L’interaction de nombreux principes actifs renforce ces effets. Les terpènes et d’autres cannabinoïdes modulent la force avec laquelle les principes actifs agissent sur les récepteurs. Ce phénomène est connu sous le nom d‘effet d’entourage. À quel point les cannabinoïdes endogènes et végétaux sont étroitement liés est montré par l’article sur l’endocannabinoïde anandamide.
Plus que deux récepteurs : le système élargi
CB1 et CB2 sont les récepteurs cannabinoïdes classiques, mais pas les seuls sites de liaison. Les cannabinoïdes influencent également d’autres stations de réception comme GPR55 ou les canaux TRPV. Ceux-ci élargissent considérablement le spectre d’action au-delà des deux récepteurs principaux. Le rôle que jouent par exemple les récepteurs TRPV est mis en lumière par notre article sur la signification des récepteurs TRPV. Pour une compréhension fondamentale du cannabis, CB1 et CB2 restent cependant les points de référence centraux.
Pourquoi la distinction est importante pour la médecine et la consommation
L’examen séparé des deux récepteurs est plus qu’une subtilité académique. C’est la clé de thérapies ciblées. Les médicaments qui ne ciblent que CB2 promettent un effet anti-inflammatoire sans euphorie. De telles approches sont étudiées pour les douleurs chroniques, l’arthrite et les maladies neurodégénératives. Les approches dirigées vers CB1 sont plus délicates car elles affectent la psyché et la perception.
Pour les consommateurs, le profil des récepteurs explique de nombreuses observations quotidiennes. La fringale après la consommation se produit via CB1 dans le centre de l’appétit. La note relaxante et parfois anti-inflammatoire des produits à base de CBD fonctionne plus fortement via CB2 et des voies indirectes. Lorsque vous choisissez des variétés ou des produits, vous prenez indirectement une décision sur la force avec laquelle ces récepteurs sont activés.
Questions fréquemment posées
Quelle est la différence entre les récepteurs CB1 et CB2 ?
Le récepteur CB1 se trouve principalement dans le système nerveux central et contrôle la perception, la mémoire, le mouvement et l’appétit. Le récepteur CB2 se trouve principalement sur les cellules immunitaires et régule l’inflammation. CB1 est responsable de l’euphorie, CB2 ne l’est pas.

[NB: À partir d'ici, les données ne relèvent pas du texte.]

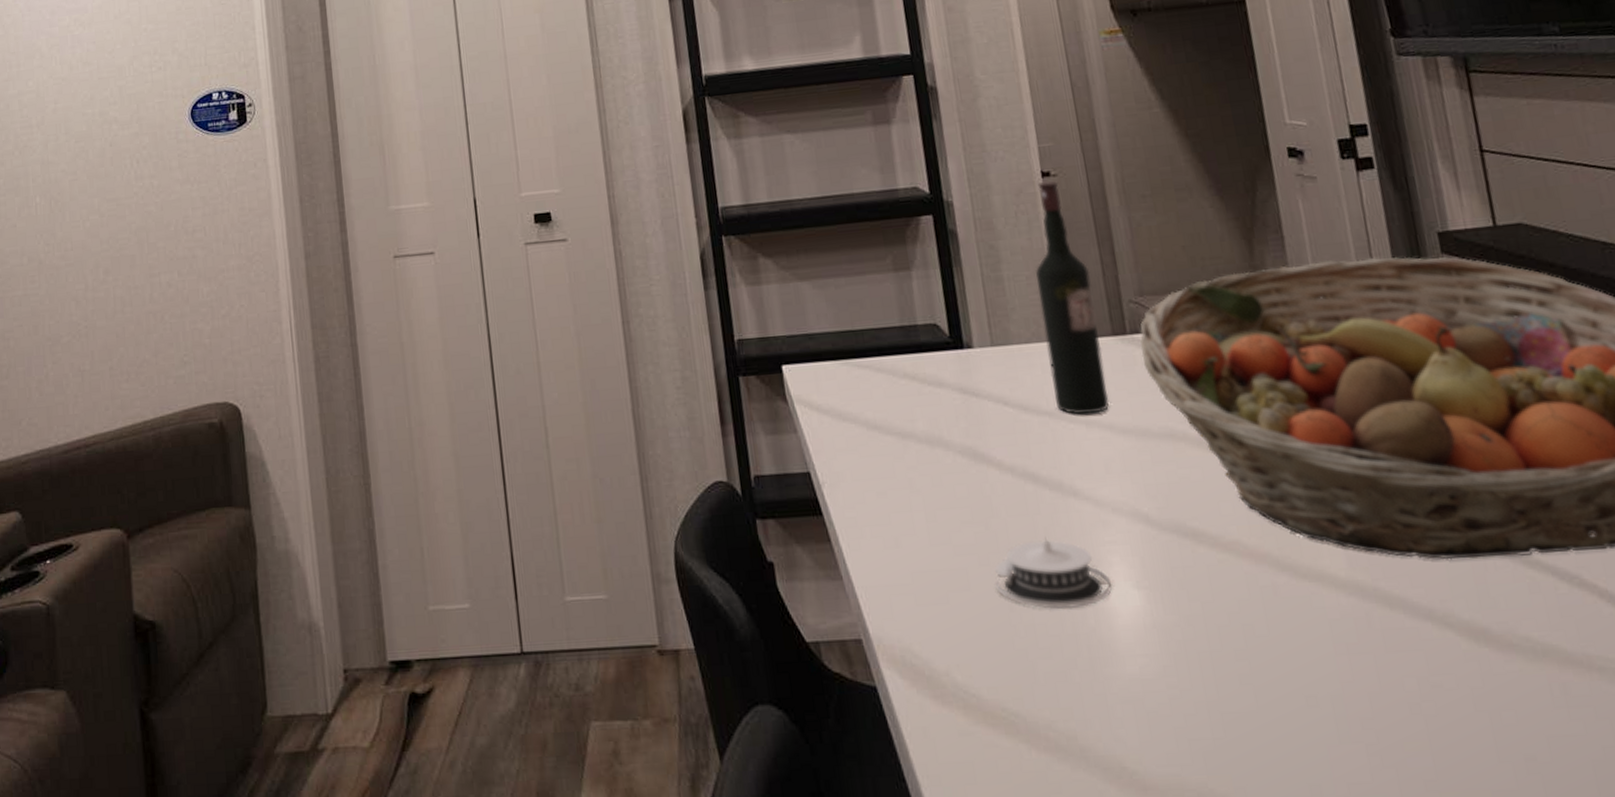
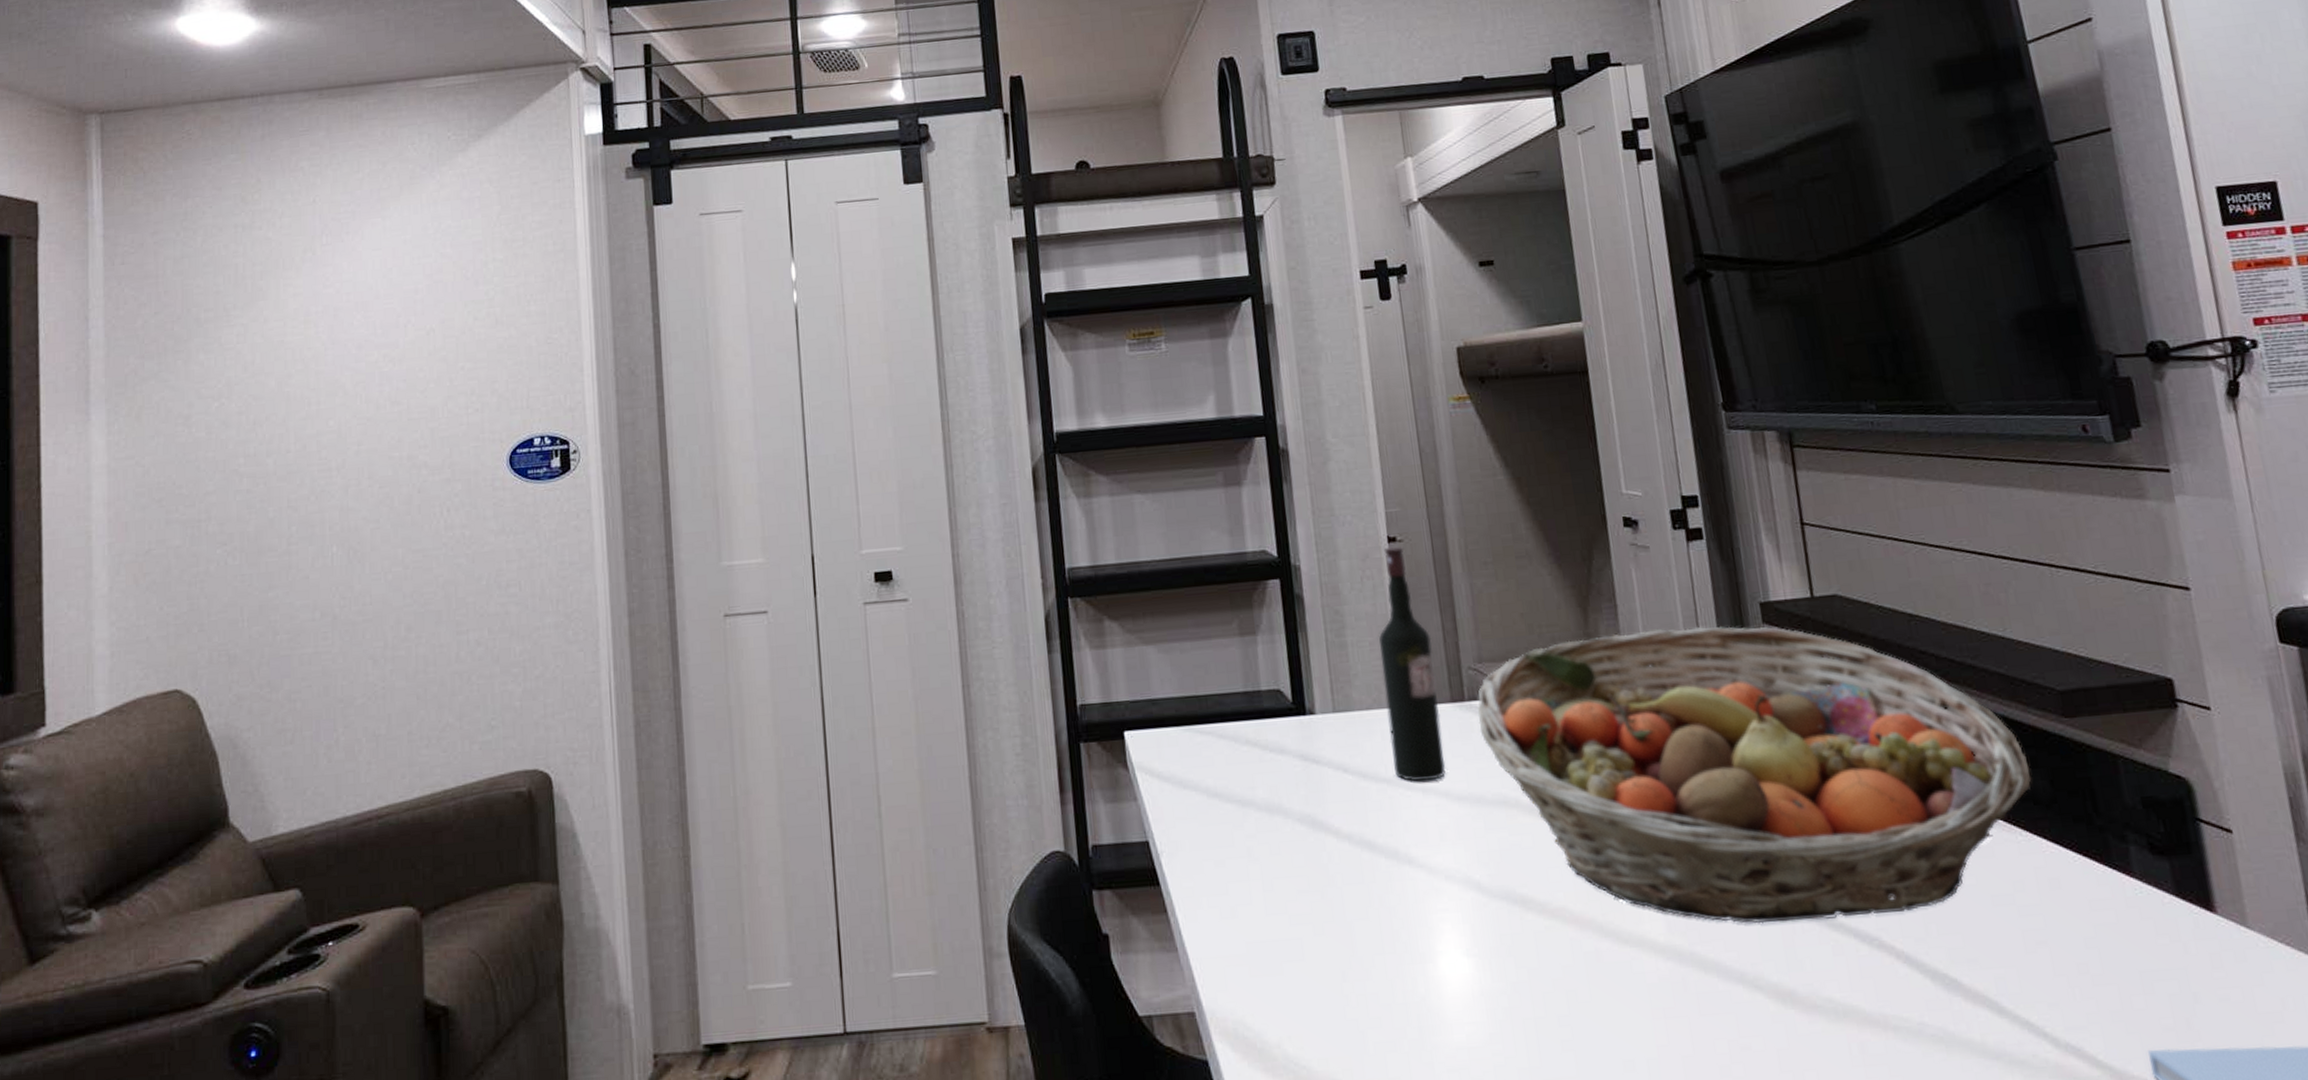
architectural model: present [995,537,1113,609] -> none [1330,905,1443,978]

Quel récepteur provoque l’euphorie du cannabis ?
L’euphorie est provoquée par le récepteur CB1. Le THC l’active dans le cerveau en tant qu’agoniste partiel. Parce que CB2 se trouve presque exclusivement en dehors du système nerveux, le deuxième récepteur ne contribue pas à l’effet psychoactif.
Pourquoi le CBD ne provoque-t-il pas de « high » bien qu’il agisse sur les récepteurs cannabinoïdes ?

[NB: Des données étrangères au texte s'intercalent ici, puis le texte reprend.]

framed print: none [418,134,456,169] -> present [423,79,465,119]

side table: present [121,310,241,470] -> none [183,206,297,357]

Le CBD se lie à peine au site principal de CB1 et n’active pas directement le récepteur. Il agit comme un modulateur allostérique négatif et modifie la forme du récepteur. De cette façon, il atténue même l’effet du THC plutôt que de provoquer une euphorie lui-même.

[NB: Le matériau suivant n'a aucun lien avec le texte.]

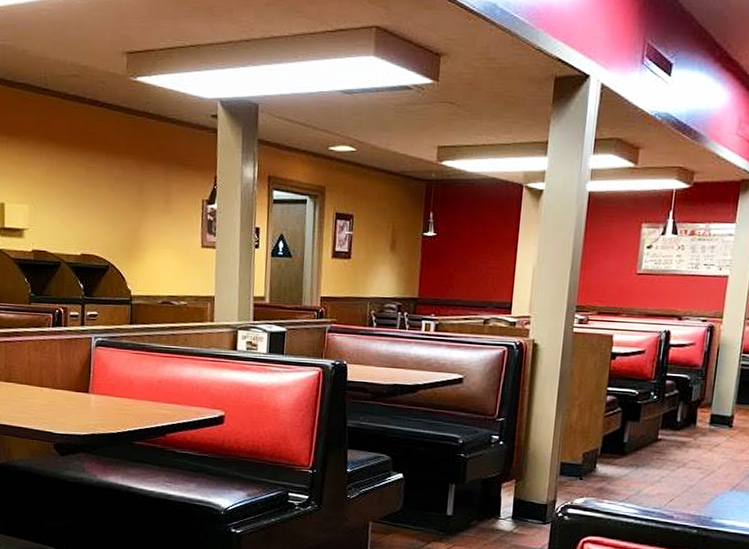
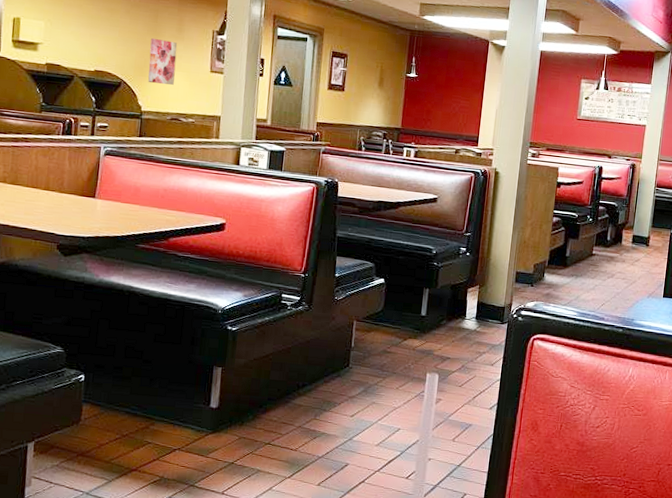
wall art: none [136,213,166,265] -> present [148,37,178,85]

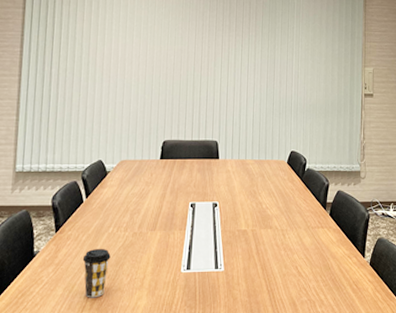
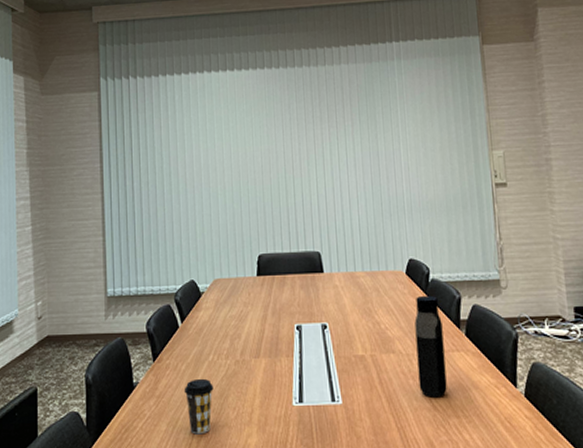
water bottle: none [289,182,312,265] -> present [414,296,447,398]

Où se trouvent les récepteurs CB1 et CB2 dans le corps ?
Le récepteur CB1 est dense dans le cerveau et la moelle épinière ainsi que dans l’intestin, le foie et le tissu adipeux. Le récepteur CB2 se trouve principalement sur les cellules immunitaires ainsi que dans la rate et les amygdales. En cas d’inflammation, le nombre de récepteurs CB2 dans le tissu peut augmenter.
Peut-on cibler sélectivement les récepteurs CB2 ?
Wie gut kennst du dich mit dem Endocannabinoid-System aus?
Oui, la recherche développe des principes actifs qui se lient sélectivement à CB2. Ces substances sont censées réduire l’inflammation et la douleur sans provoquer d’euphorie. L’approche est considérée comme prometteuse pour le traitement des maladies chroniques.